American Hustle - 2013
Written by Eric Singer & DOR - Directed by David O. Russell


Great performances, especially from Amy Adams. The plot isn't particularly engaging and it falls to the characters to propel the film forward, which they do, mostly without falter.  However, I can't say that they ever give us much to care about.
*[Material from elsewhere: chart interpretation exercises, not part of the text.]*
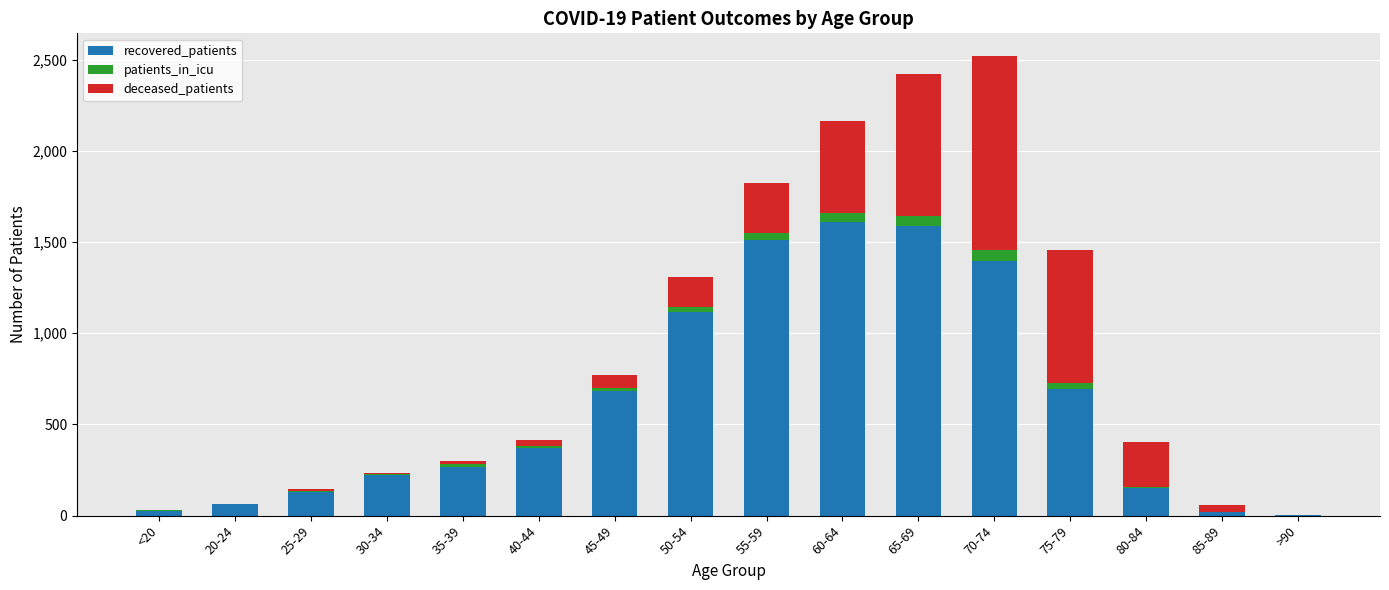

Count the number of data series in this chart.

3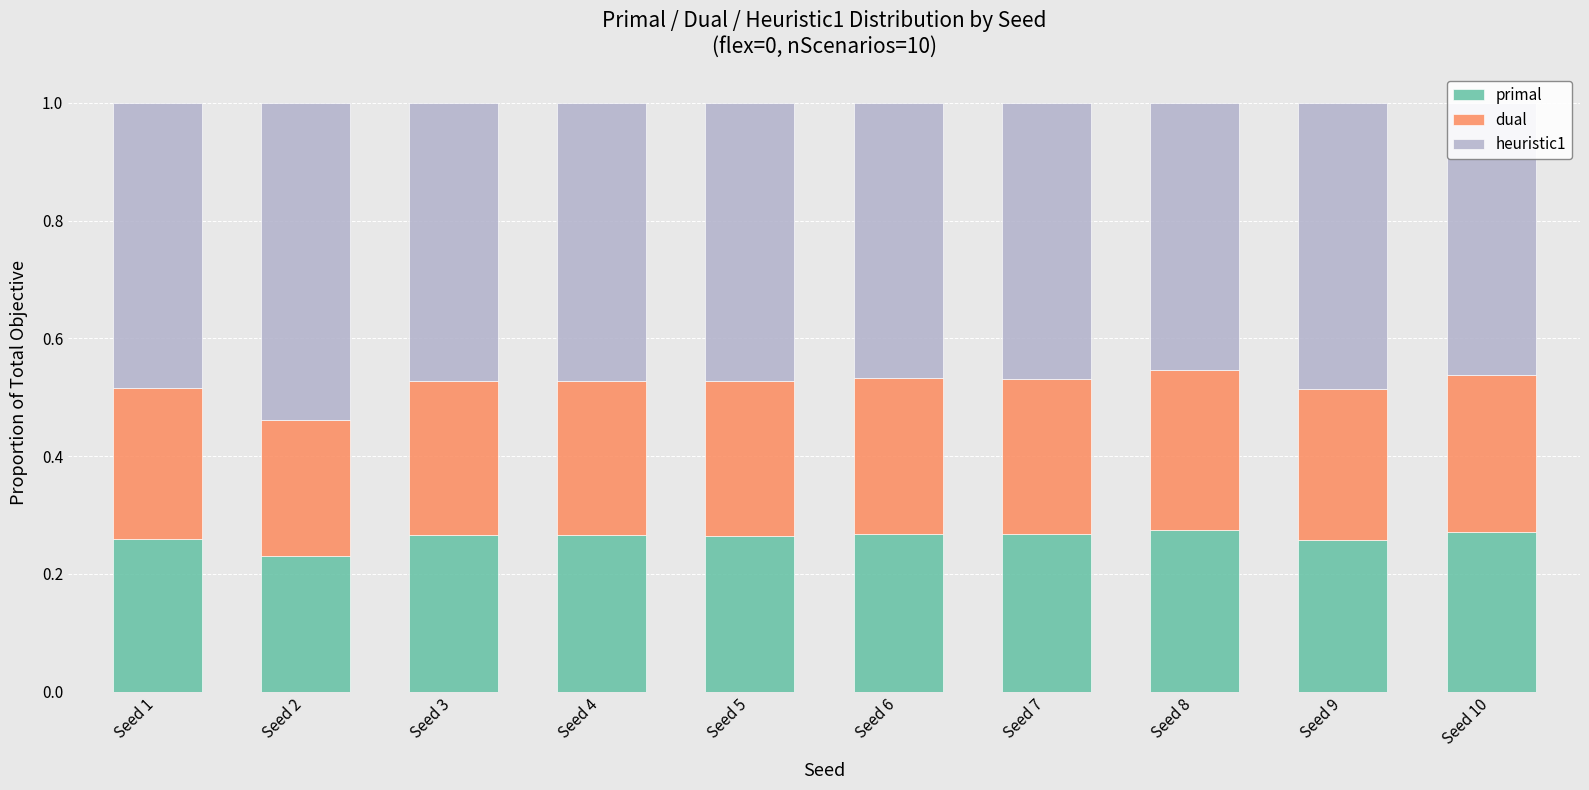

How many data points does each series have?

10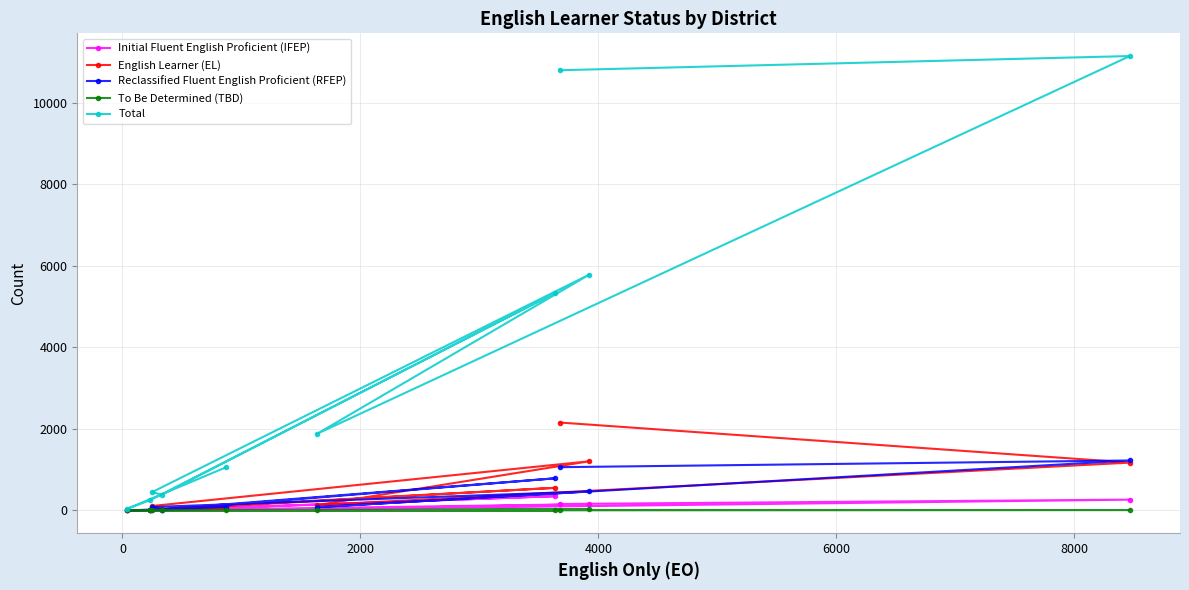

Which series has the widest spread of values?

Total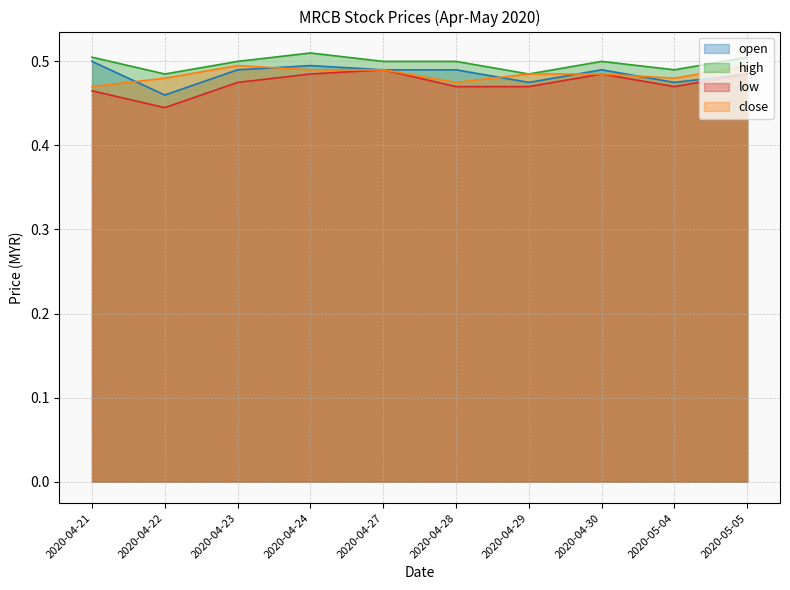

Rank the series by their maximum value, from highest to lowest.

high, open, close, low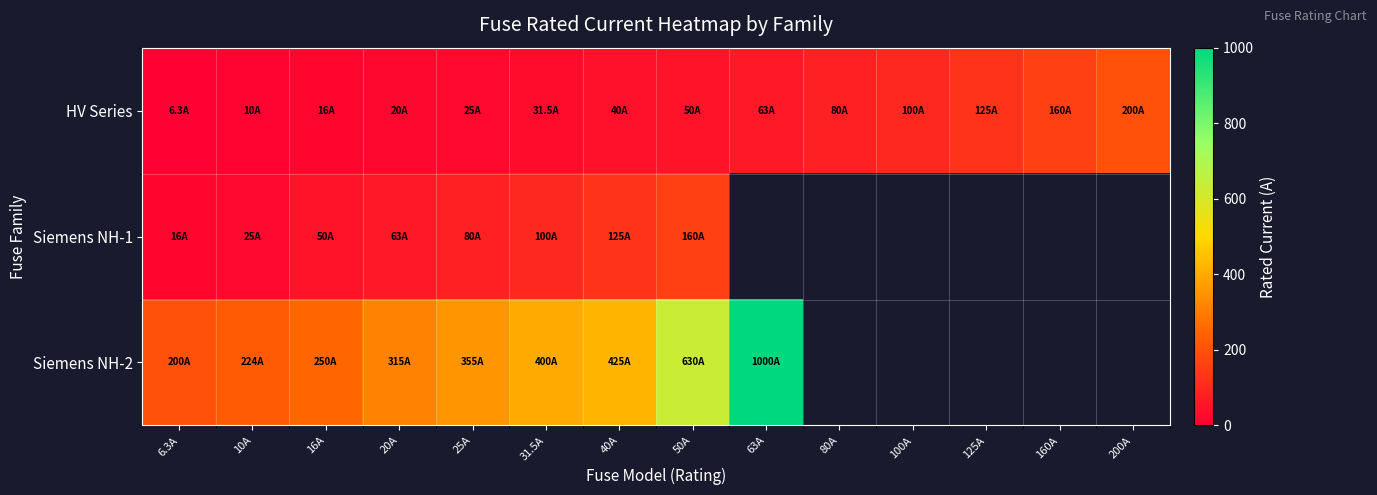

What is the difference between the highest and lowest values at 25A?

330.0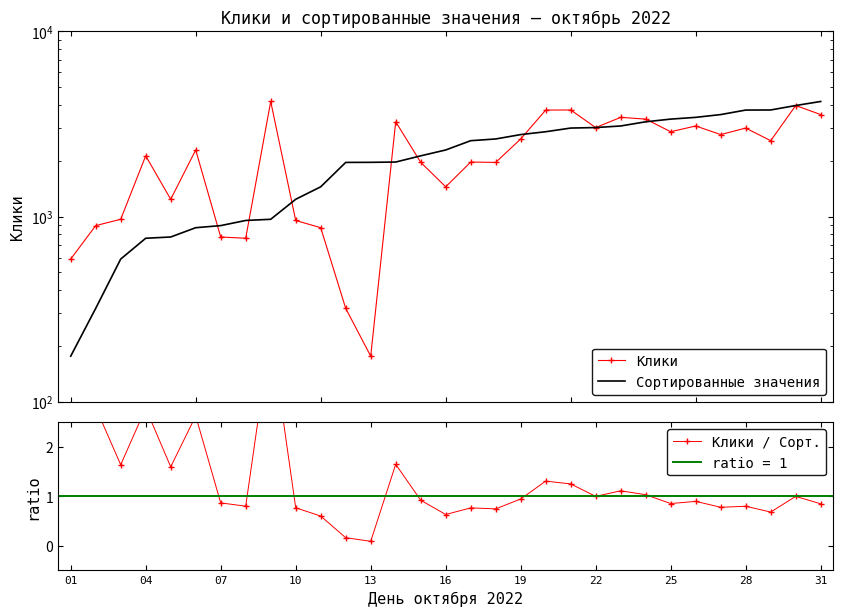

What is the smallest value displayed?

0.1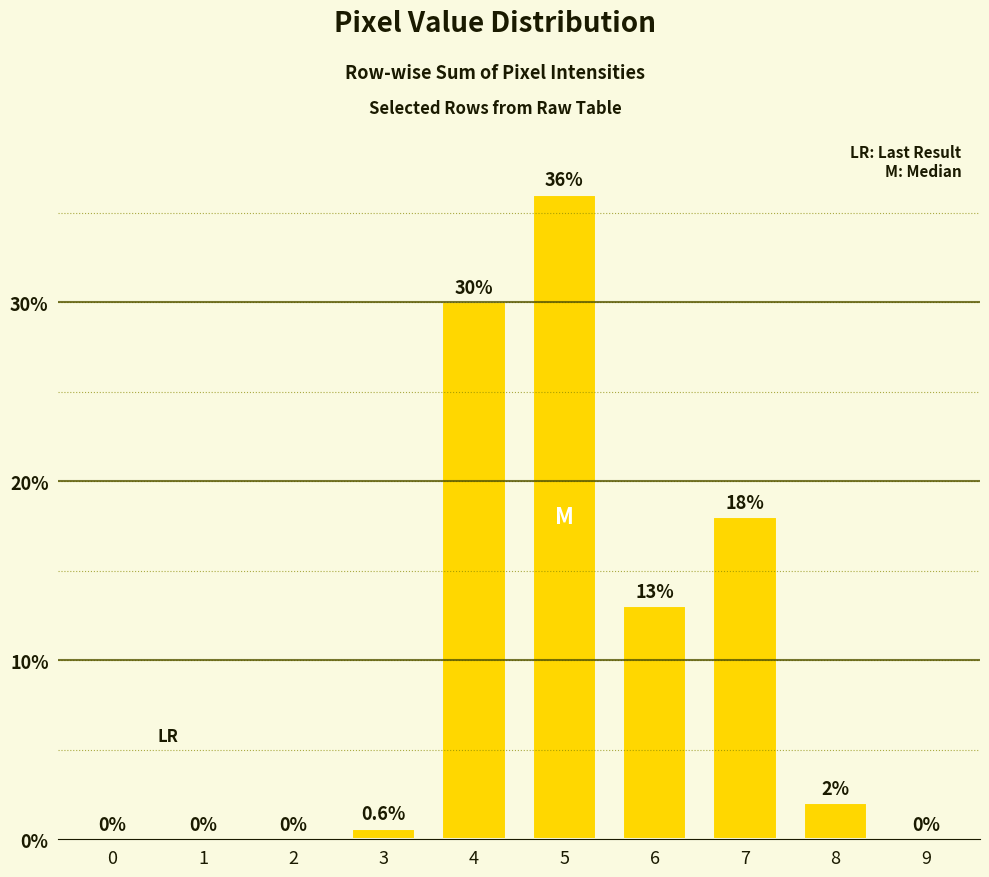

What is the ratio of the value at 4 to the value at 6?

2.3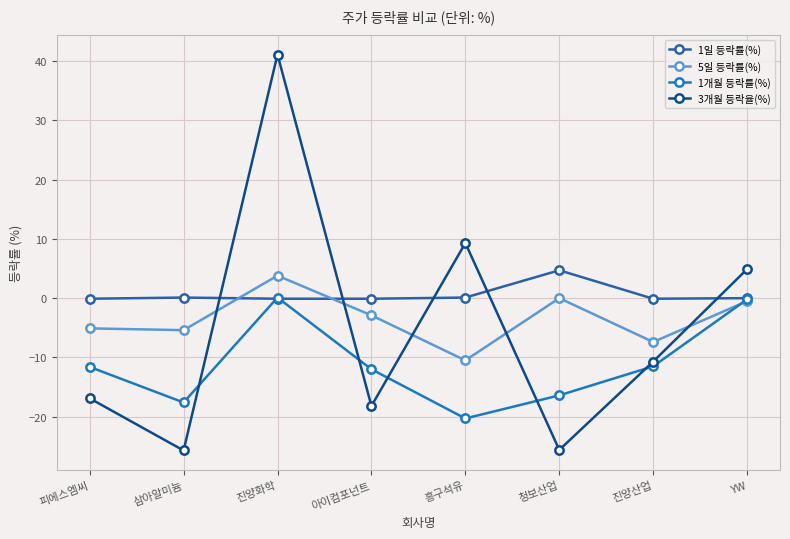

What is the sum of all 1일 등락률(%) values?

4.5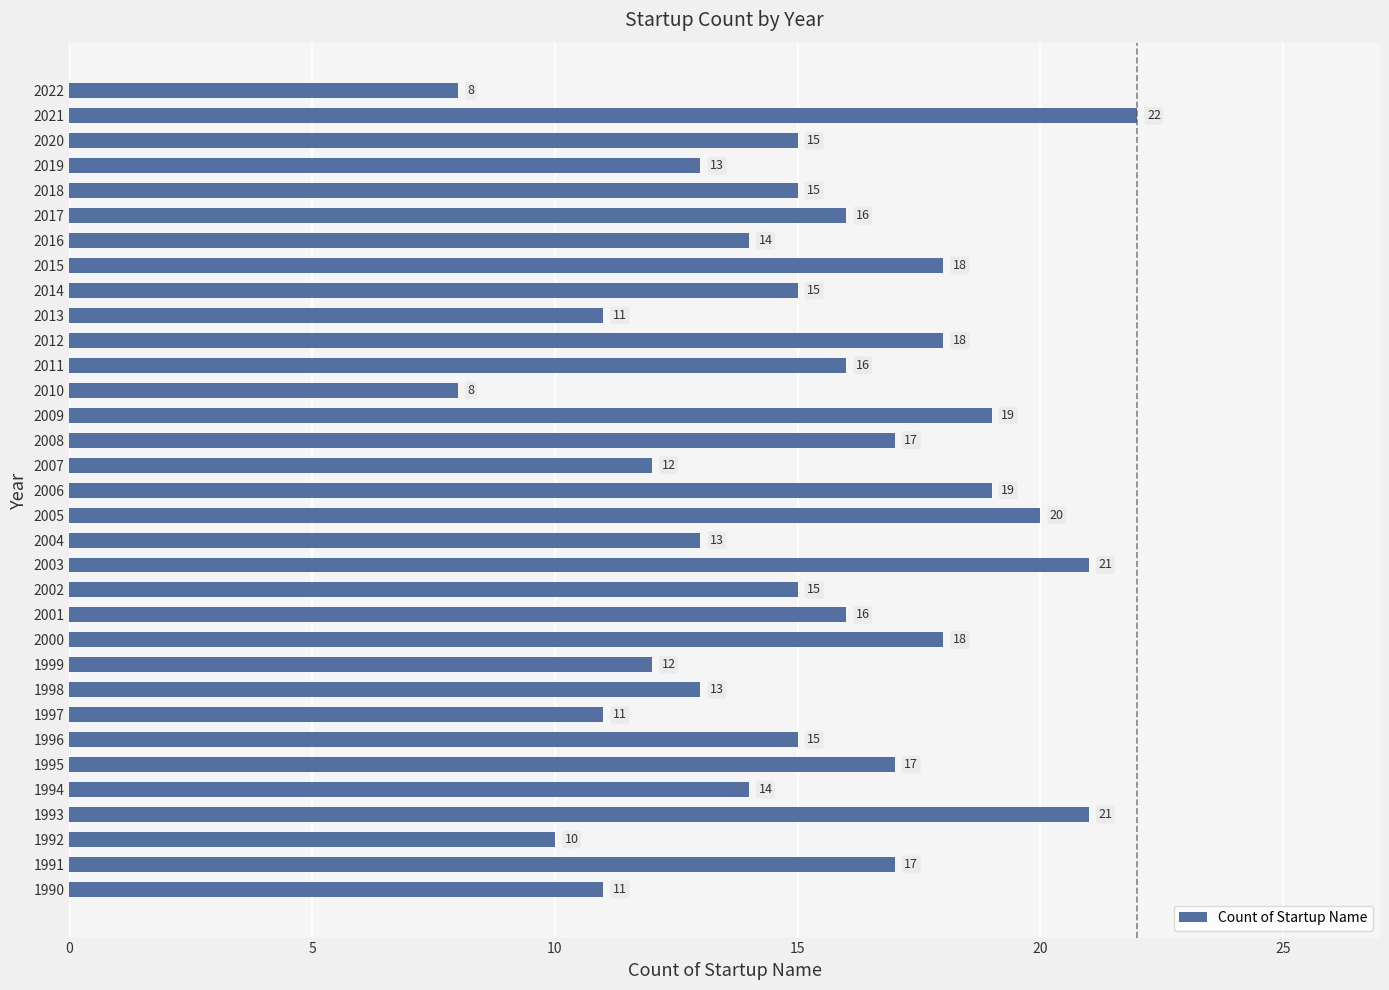

Is it true that the value at 2016 is 20?

False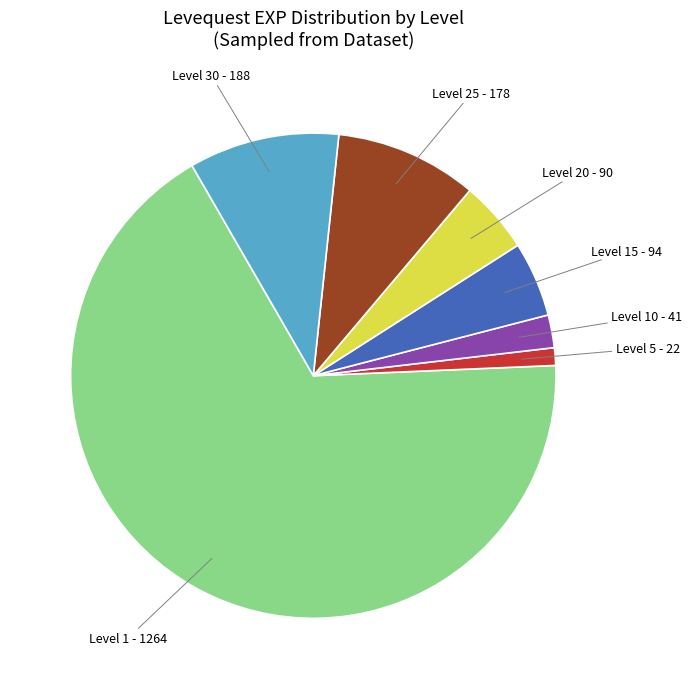

Is there any slice that represents more than half of the pie?

Yes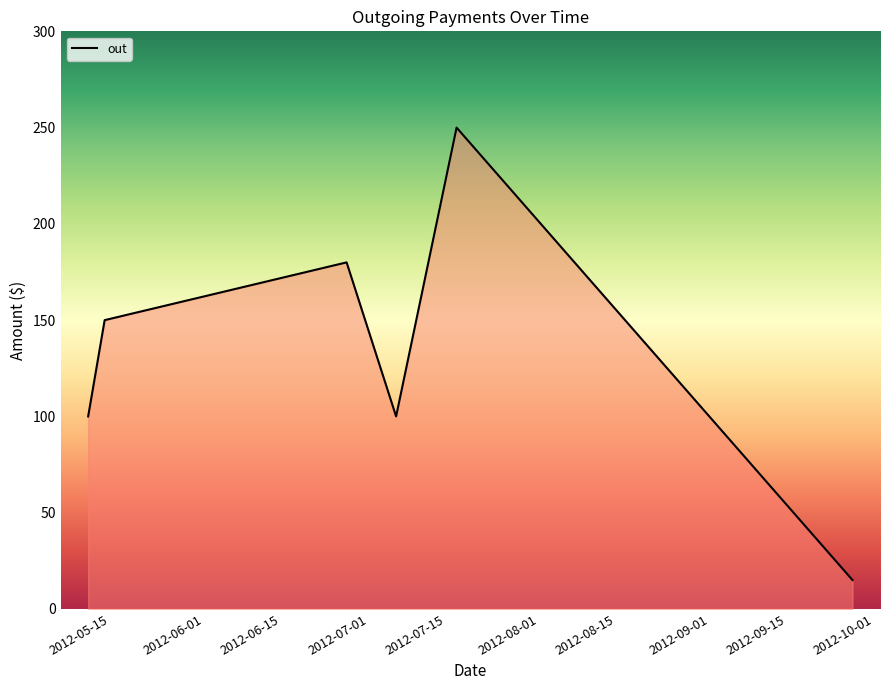

What is the smallest value displayed?

15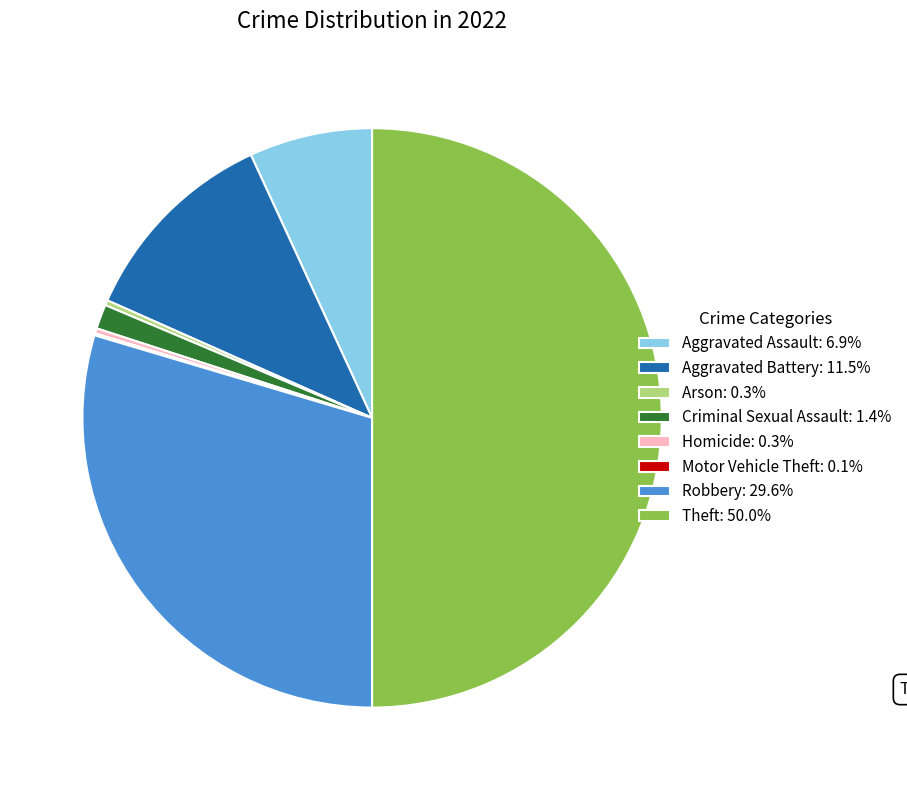

Does Criminal Sexual Assault: 1.4% represent more than half of the total?

No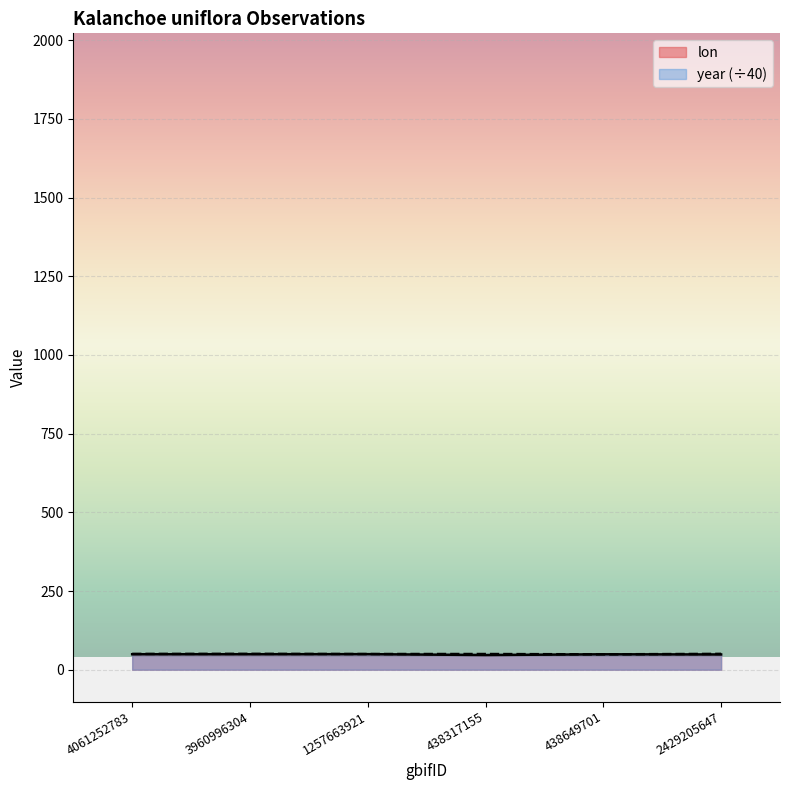

How many times do year and lon cross each other?

2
I, personally, find it interesting that we're now calling David O. Russell a director with a "confrontational method" where back around the time of Three Kings we merely recognized him as an unbalanced asshole.



Enough Said - 2013
Written & Directed by Nicole Holofcener


I wanted so badly to like this movie.  It starts out as a sweet romantic comedy about adults-of-a-certain-age finding each other and negotiating the silliness of dating, all while enjoying funny conversations.  Then it turns on you like a good curry made with bad goat.  People stop acting like adults and the plot-like substance which emerges turns out to be a DEEPLY STUPID sitcom kind of set-up.  And then that just drags on, VERY, VERY UNCOMFORTABLY for the remainder of the film.  When Dreyfus' immature behavior catches up with her, it's hard to care because she's been such a cowardly a-hole.  I just wanted Gandolfini's character to get these HORRIBLE women out of his life.  As disappointing as getting a Fony GameStation 4 with Carl of Duty 9 for Christmas.



The Heat - 2013
Written by Katie Dipold - Directed by Paul Feig


I really wasn't sure we needed another comedic take on the buddy cop movie after Cop Out and The Other Guys, but The Heat delivers enough energy and silliness to make it a good, fun time.  The viewer is responsible for checking their higher sensibilities at the door.  It's obvious, when we see Melissa McCarthy chasing down a perp in her car (because she'd lose him in the length of a block on foot) that the idea of her as a badass break-the-rules kind of cop is laughable in an uncomedic way, but she sells it with the same goofball mania that she brought to Bridesmaids and her SNL appearance.  It's funny, and that's its job.